What are your favorite haiku that you have written? Can you share a story behind some of them?
I was caring for my mother, severely handicapped and demented in her eighties. It had been a very difficult and stressful time for me, yet at times she recognized me and we had much fun together. I learned to value those hours with all my heart. On a particular summer day, after duties around my patient, kitchen, and the household ended for the time being, I took a rest on the bench in the garden, in the front of my mother’s window, with a cup of coffee. There we have a few large fruit trees. Tired and emotionally exhausted, I raised my gaze towards a clear blue sky among the canopies. Not a single cloud there. Silence without even a single bird chirping, no cars passing by. Then this breeze…Instantly, I was far away from all my problems:
summer breeze suddenly changed
contour of sky
In the evening, at sunset, from my office I was bird viewing the town below my window with a feeling of tranquility and peace. A strenuous day was over. I felt much tenderness and empathy for destinies under those roofs, I was to join them as well. We all have problems, each in his own way; one can only wonder what they are, but the sun will rise again…
all these shiny roofs
and just enough moonlight
to tuck in every tile
I was biking on some village road at time cows were taken to the pasture. A bit tired, I had to slow down and could not pass two cows, probably both pregnant on a very narrow, dusty road with deep ditches on both sides. The cows followed their master, innocent and unaware of me, working off their obligatory life to the welfare of a village family. They were covered with flies and gadflies. At first angry, somehow their steady and slow steps calmed me down. I then realized I loved them for being just the way they are. I had no idea how much they suffered from bites of all those insects. Their large udders were swinging … Suddenly, I had respect for them and life they live; to feed man and his children with milk, give him calves that will be taken away from them way too early. They’ve taught me something very important. It is not I, my feelings and needs, that is the most important thing in the world. We all are and should be equally respected: the cows, the birds, people…
cycling in the country –
a couple of cows slowly
pulling their tails
What haiku-related project are you currently working on that brings you joy? What do you like about it?
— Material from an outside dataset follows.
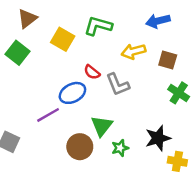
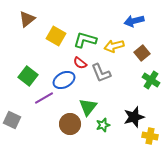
green L-shape: (98, 26) -> (85, 40), moved
green square: (18, 53) -> (28, 76), moved
brown square: (168, 60) -> (142, 53), turned 35

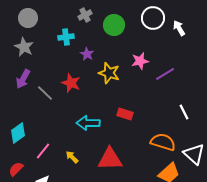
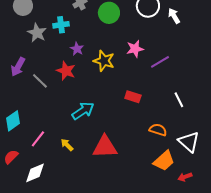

I’m working on the haiku magazine IRIS and I enjoy sharing the fun with other poets on the editorial board. I also coordinate the haiku contests. I’m thankful for having the ability and opportunity to give my contribution to strengthening ties between man and nature and among poets by means of haiku poetry, thus sending messages about modesty, respect and empathy through the haiku community. Many a member of today’s materialistic society still needs to learn to win over his own greed and wrongful aims, which endanger life on our planet altogether. For four centuries, the haijin have been telling us that we are a part of nature, not its owners and masters. And of course, I’m thankful for all my haiku-friends with whom I share my love of the written word, poetry and haiku. It’s a way to live a full and creative life and share it with others. I cherish it.
Djurdja (Đurđa) Vukelić Rožić (1956, Croatia) edits the annual haiku magazine IRIS, now in its 15th year. As a translator and editor, she has worked on a number of anthologies and joint collections. A writer with 26 published books, she creates in Croatian, Kajkavian, and English. She has received a number of awards at home and abroad for her work.